"Who looks outside, dreams; who looks inside, awakes."
Carl Jung
Last week, we began exploring “felt sense” - the art of tuning into our own inner guidance. If you haven’t had a chance to read the first part, I’d suggest starting there, as today we’ll be discussing common challenges and looking at a few further guidelines to deepen the practice.
To review briefly, felt sense is the subtle, wordless awareness that arises in our bodies in response to certain situations or problems. It’s the quiet, often vague sense of something important but not yet clear. Imagine it as intuiting the outline of an idea before it fully takes shape - a way in which your inner self speaks before the message reaches articulate definition.
Naturally, this kind of awareness can be difficult to connect with at first. It emerges gradually and asks us to listen in a new way. Above all, it requires us to set aside our expectations and welcome whatever comes up with openness and a spirit of curiosity - a practice that’s easier said than done.
As you read on, remember that the best approach is a friendly one. Inner listening is a journey of discovery rather than achievement.

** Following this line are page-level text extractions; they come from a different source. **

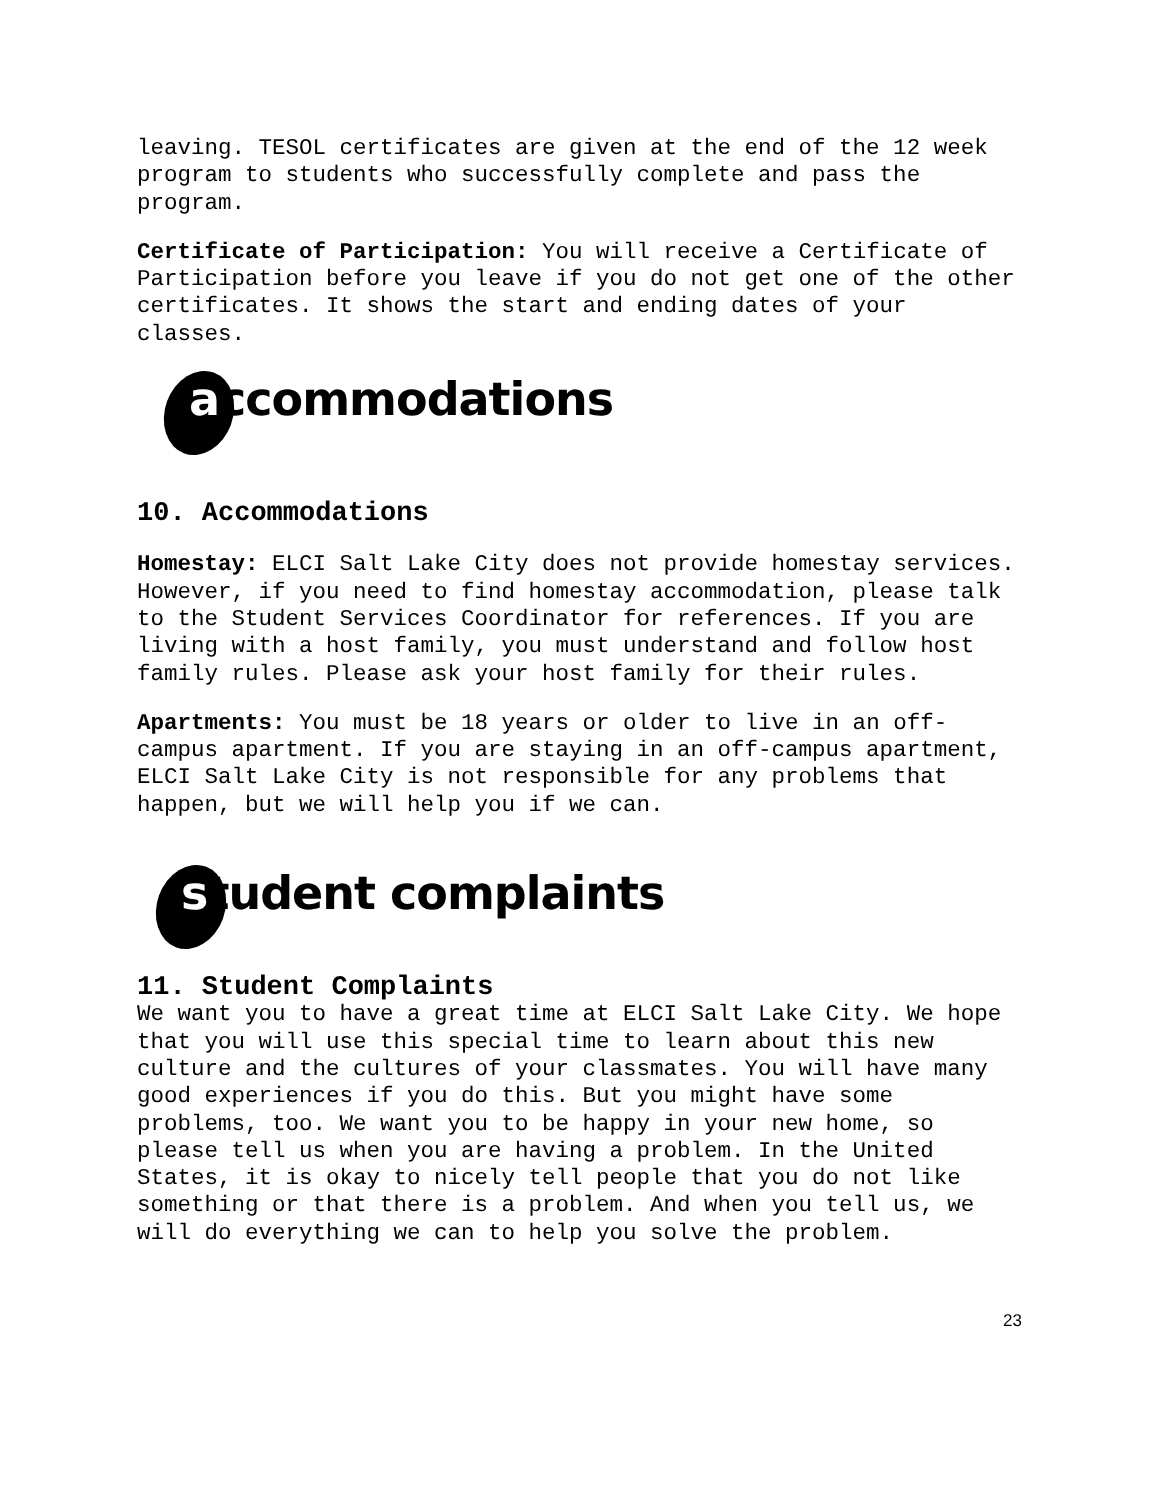leaving. TESOL certificates are given at the end of the 12 week program to students who successfully complete and pass the program.
Certificate of Participation: You will receive a Certificate of Participation before you leave if you do not get one of the other certificates. It shows the start and ending dates of your classes.
accommodations
10. Accommodations
Homestay: ELCI Salt Lake City does not provide homestay services. However, if you need to find homestay accommodation, please talk to the Student Services Coordinator for references. If you are living with a host family, you must understand and follow host family rules. Please ask your host family for their rules.
Apartments: You must be 18 years or older to live in an off-campus apartment. If you are staying in an off-campus apartment, ELCI Salt Lake City is not responsible for any problems that happen, but we will help you if we can.
student complaints
11. Student Complaints
We want you to have a great time at ELCI Salt Lake City. We hope that you will use this special time to learn about this new culture and the cultures of your classmates. You will have many good experiences if you do this. But you might have some problems, too. We want you to be happy in your new home, so please tell us when you are having a problem. In the United States, it is okay to nicely tell people that you do not like something or that there is a problem. And when you tell us, we will do everything we can to help you solve the problem.
23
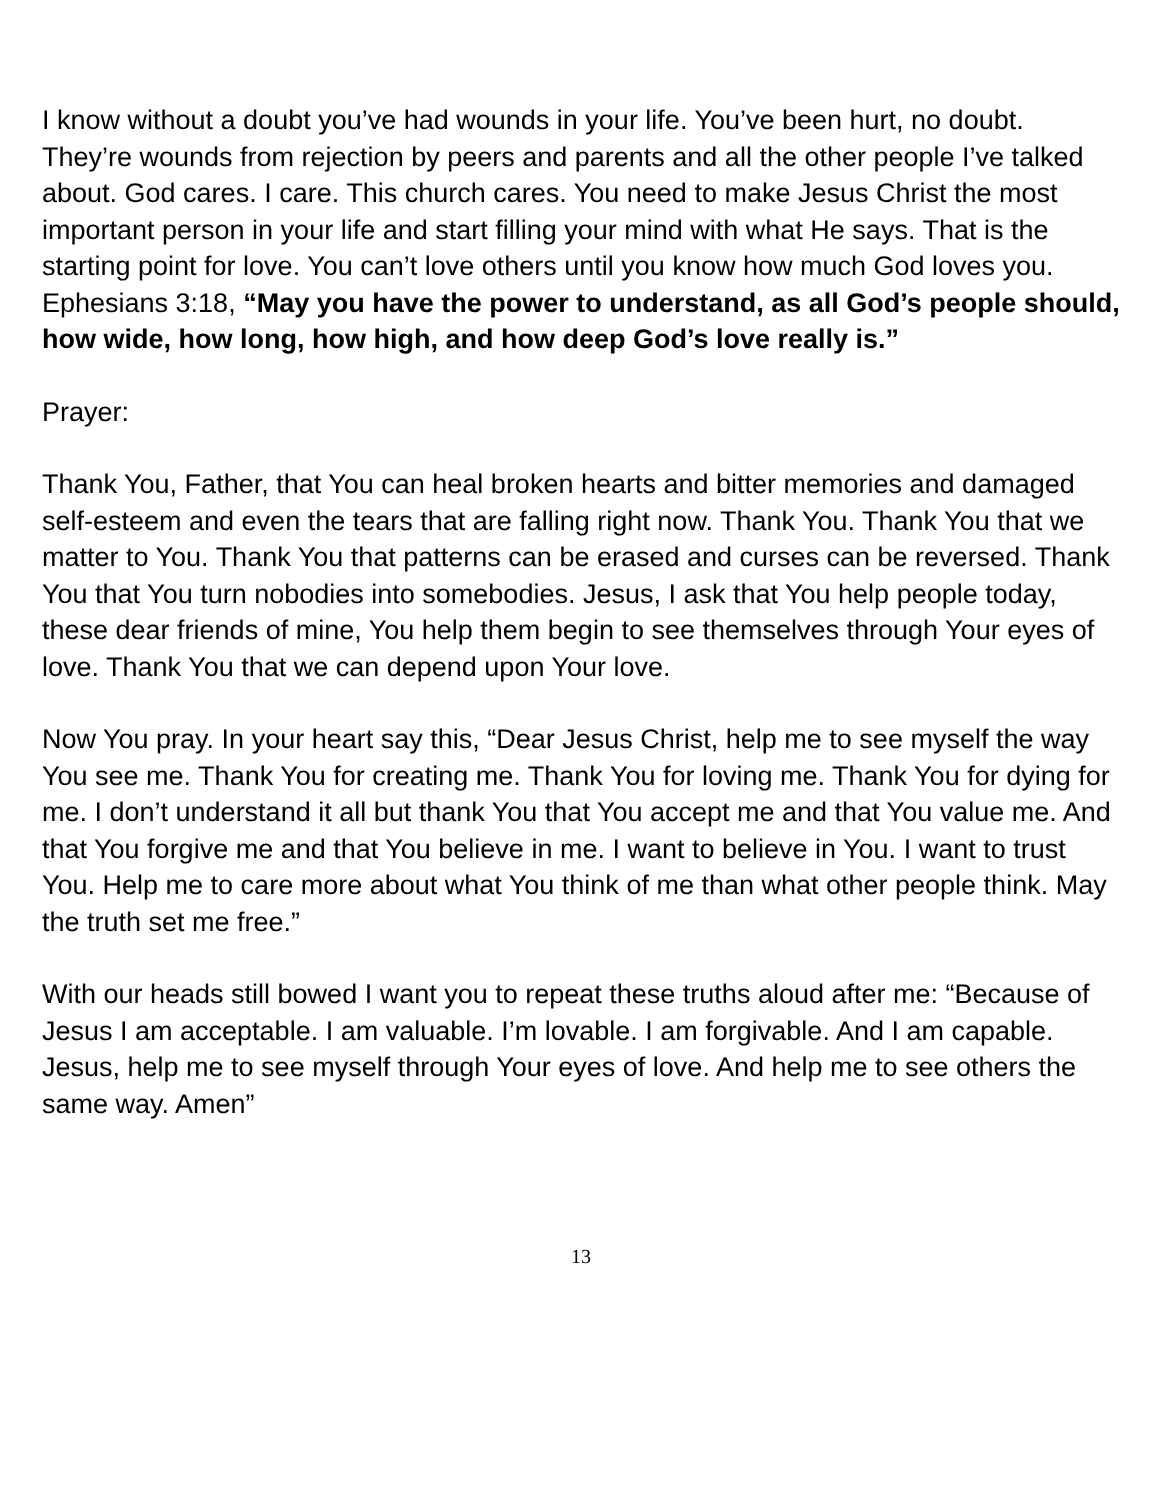I know without a doubt you’ve had wounds in your life. You’ve been hurt, no doubt. They’re wounds from rejection by peers and parents and all the other people I’ve talked about. God cares. I care. This church cares. You need to make Jesus Christ the most important person in your life and start filling your mind with what He says. That is the starting point for love. You can’t love others until you know how much God loves you. Ephesians 3:18, “May you have the power to understand, as all God’s people should, how wide, how long, how high, and how deep God’s love really is.”
Prayer:
Thank You, Father, that You can heal broken hearts and bitter memories and damaged self-esteem and even the tears that are falling right now. Thank You. Thank You that we matter to You. Thank You that patterns can be erased and curses can be reversed. Thank You that You turn nobodies into somebodies. Jesus, I ask that You help people today, these dear friends of mine, You help them begin to see themselves through Your eyes of love. Thank You that we can depend upon Your love.
Now You pray. In your heart say this, “Dear Jesus Christ, help me to see myself the way You see me. Thank You for creating me. Thank You for loving me. Thank You for dying for me. I don’t understand it all but thank You that You accept me and that You value me. And that You forgive me and that You believe in me. I want to believe in You. I want to trust You. Help me to care more about what You think of me than what other people think. May the truth set me free.”
With our heads still bowed I want you to repeat these truths aloud after me: “Because of Jesus I am acceptable. I am valuable. I’m lovable. I am forgivable. And I am capable. Jesus, help me to see myself through Your eyes of love. And help me to see others the same way. Amen”
13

It’s a shy, timid teacher that gains confidence the more you trust it and allow it guide you.
Constellations, Pace Gallery, James Turrell 2019
Felt Sense, Part 2
Why Try Felt Sense?
What Felt Sense Is Not
Searching vs Receiving
If You Can’t Find It
Unlocking the Shift
Restlessness & Imagery
Afterword: Closing Thoughts
Why Try Felt Sense?
It may be useful to begin by restating why this practice deserves our attention. Felt sense isn’t just an accessory tool; it’s a therapeutic opening - a way to connect with the elusive corners of our experience and find small but significant moments of clarity and relief.
I don’t know if this sounds familiar, but I sometimes catch myself thinking: if I could just clear the weekend for reflection, book a four-hour session with a talented therapist, or hike through Nepal for a week... then, there, I’ll finally figure out what I need to do to “fix” things. It’s taken me a long time (and a fair amount of frustration) to recognize that this isn’t how our minds and bodies work.
Our best insights don’t arrive all at once; they come in little blips and suggestive signals. But if we’re patient and attentive enough to catch a few of them, over time, a pattern emerges and a path begins to take shape. It’s a humbling truth, but also a comforting one: even a spoonful of clarity can loosen up our anxiety and help us reclaim a sense of peace and direction.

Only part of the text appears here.